• **Working data**:
+ + + + + + +

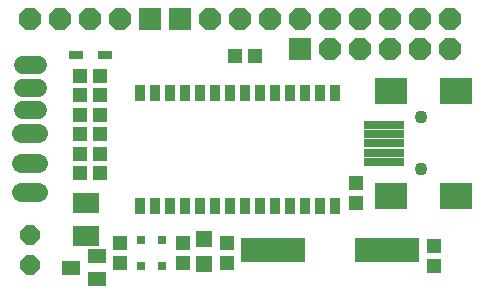
<source format=gts>
G75*
G70*
%OFA0B0*%
%FSLAX24Y24*%
%IPPOS*%
%LPD*%
%AMOC8*
5,1,8,0,0,1.08239X$1,22.5*
%
%ADD10R,0.0380X0.0580*%
%ADD11R,0.2180X0.0840*%
%ADD12R,0.0474X0.0513*%
%ADD13R,0.0513X0.0474*%
%ADD14R,0.0552X0.0552*%
%ADD15C,0.0640*%
%ADD16R,0.0493X0.0277*%
%ADD17OC8,0.0640*%
%ADD18C,0.0596*%
%ADD19R,0.0720X0.0720*%
%ADD20OC8,0.0720*%
%ADD21R,0.0631X0.0474*%
%ADD22R,0.0867X0.0710*%
%ADD23R,0.0316X0.0316*%
%ADD24R,0.1064X0.0867*%
%ADD25R,0.1379X0.0277*%
%ADD26C,0.0434*%
D10*
X006193Y008380D03*
X006693Y008380D03*
X007193Y008380D03*
X007693Y008380D03*
X008193Y008380D03*
X008693Y008380D03*
X009193Y008380D03*
X009693Y008380D03*
X010193Y008380D03*
X010693Y008380D03*
X011193Y008380D03*
X011693Y008380D03*
X012193Y008380D03*
X012693Y008380D03*
X012693Y012143D03*
X012193Y012143D03*
X011693Y012143D03*
X011193Y012143D03*
X010693Y012143D03*
X010193Y012143D03*
X009693Y012143D03*
X009193Y012143D03*
X008693Y012143D03*
X008193Y012143D03*
X007693Y012143D03*
X007193Y012143D03*
X006693Y012143D03*
X006193Y012143D03*
D11*
X010643Y006911D03*
X014443Y006911D03*
D12*
X015993Y007046D03*
X015993Y006377D03*
X013393Y008477D03*
X013393Y009146D03*
X009093Y007146D03*
X009093Y006477D03*
X004877Y010111D03*
X004208Y010111D03*
X004208Y012061D03*
X004877Y012061D03*
X004877Y012711D03*
X004208Y012711D03*
D13*
X004208Y011411D03*
X004877Y011411D03*
X004877Y010761D03*
X004208Y010761D03*
X004208Y009461D03*
X004877Y009461D03*
X005543Y007146D03*
X005543Y006477D03*
X007643Y006477D03*
X007643Y007146D03*
X009358Y013361D03*
X010027Y013361D03*
D14*
X008343Y007275D03*
X008343Y006448D03*
D15*
X002792Y008828D02*
X002232Y008828D01*
X002232Y009812D02*
X002792Y009812D01*
X002792Y010796D02*
X002232Y010796D01*
D16*
X004070Y013411D03*
X005015Y013411D03*
D17*
X002523Y007411D03*
X002523Y006411D03*
D18*
X002286Y011563D02*
X002801Y011563D01*
X002801Y012311D02*
X002286Y012311D01*
X002286Y013063D02*
X002801Y013063D01*
D19*
X006543Y014611D03*
X007543Y014611D03*
X011543Y013611D03*
D20*
X012543Y013611D03*
X013543Y013611D03*
X014543Y013611D03*
X015543Y013611D03*
X016543Y013611D03*
X016543Y014611D03*
X015543Y014611D03*
X014543Y014611D03*
X013543Y014611D03*
X012543Y014611D03*
X011543Y014611D03*
X010543Y014611D03*
X009543Y014611D03*
X008543Y014611D03*
X005543Y014611D03*
X004543Y014611D03*
X003543Y014611D03*
X002543Y014611D03*
D21*
X004776Y005937D03*
X003910Y006311D03*
X004776Y006686D03*
D22*
X004393Y007360D03*
X004393Y008463D03*
D23*
X006243Y007245D03*
X006943Y007245D03*
X006943Y006378D03*
X006243Y006378D03*
D24*
X014569Y008700D03*
X016734Y008700D03*
X016734Y012203D03*
X014569Y012203D03*
D25*
X014332Y011081D03*
X014332Y010766D03*
X014332Y010451D03*
X014332Y010137D03*
X014332Y009822D03*
D26*
X015553Y009585D03*
X015553Y011318D03*
M02*

</source>
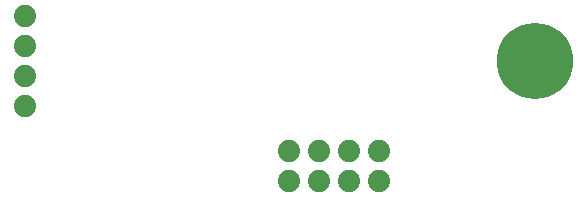
<source format=gbs>
G04*
G04 #@! TF.GenerationSoftware,Altium Limited,Altium Designer,22.0.2 (36)*
G04*
G04 Layer_Color=16711935*
%FSLAX25Y25*%
%MOIN*%
G70*
G04*
G04 #@! TF.SameCoordinates,BC18DBC4-700C-47F8-9E1E-1F16E9EA7A44*
G04*
G04*
G04 #@! TF.FilePolarity,Negative*
G04*
G01*
G75*
%ADD24C,0.25440*%
%ADD25C,0.07440*%
D24*
X180000Y50000D02*
D03*
D25*
X10000Y65000D02*
D03*
Y55000D02*
D03*
Y45000D02*
D03*
Y35000D02*
D03*
X128000Y10000D02*
D03*
Y20000D02*
D03*
X98000D02*
D03*
Y10000D02*
D03*
X118000D02*
D03*
Y20000D02*
D03*
X108000D02*
D03*
Y10000D02*
D03*
M02*

</source>
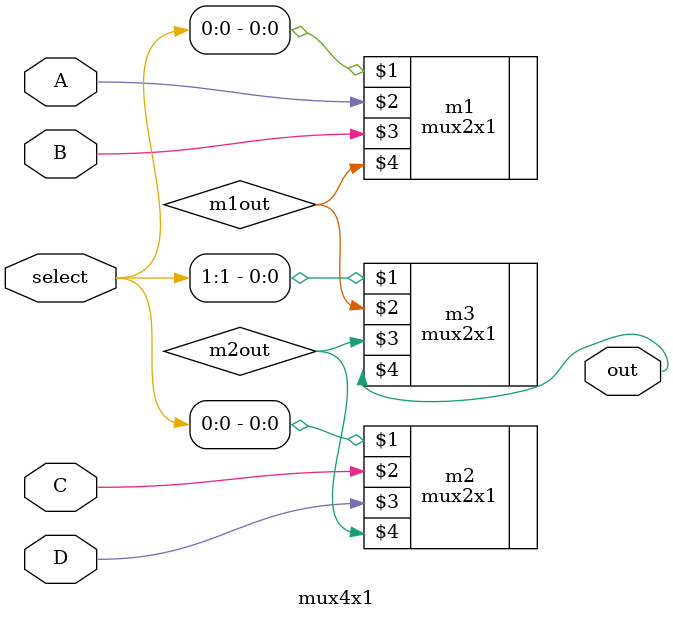
<source format=v>
module mux4x1(
	input wire [1:0] select,
	input wire A, B, C, D,
	output wire out
	);
	wire m1out, m2out;
	mux2x1 m1(select[0], A, B, m1out);
	mux2x1 m2(select[0], C, D, m2out);
	mux2x1 m3(select[1], m1out, m2out, out);
endmodule


</source>
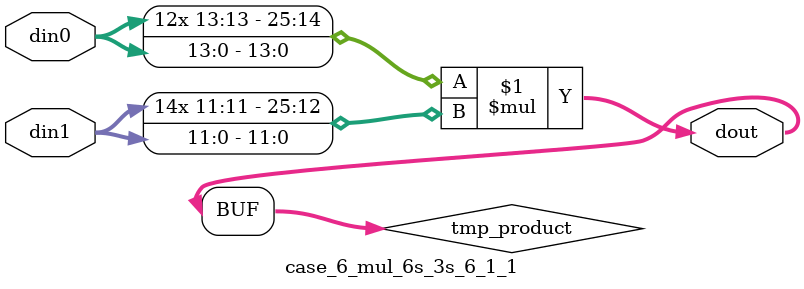
<source format=v>

`timescale 1 ns / 1 ps

 module case_6_mul_6s_3s_6_1_1(din0, din1, dout);
parameter ID = 1;
parameter NUM_STAGE = 0;
parameter din0_WIDTH = 14;
parameter din1_WIDTH = 12;
parameter dout_WIDTH = 26;

input [din0_WIDTH - 1 : 0] din0; 
input [din1_WIDTH - 1 : 0] din1; 
output [dout_WIDTH - 1 : 0] dout;

wire signed [dout_WIDTH - 1 : 0] tmp_product;



























assign tmp_product = $signed(din0) * $signed(din1);








assign dout = tmp_product;





















endmodule

</source>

+ + + + + + +

• **Required work**:
Report how many lines in the listing above have the string "assign" in them; write the number only.

• **Finished exercise**:
2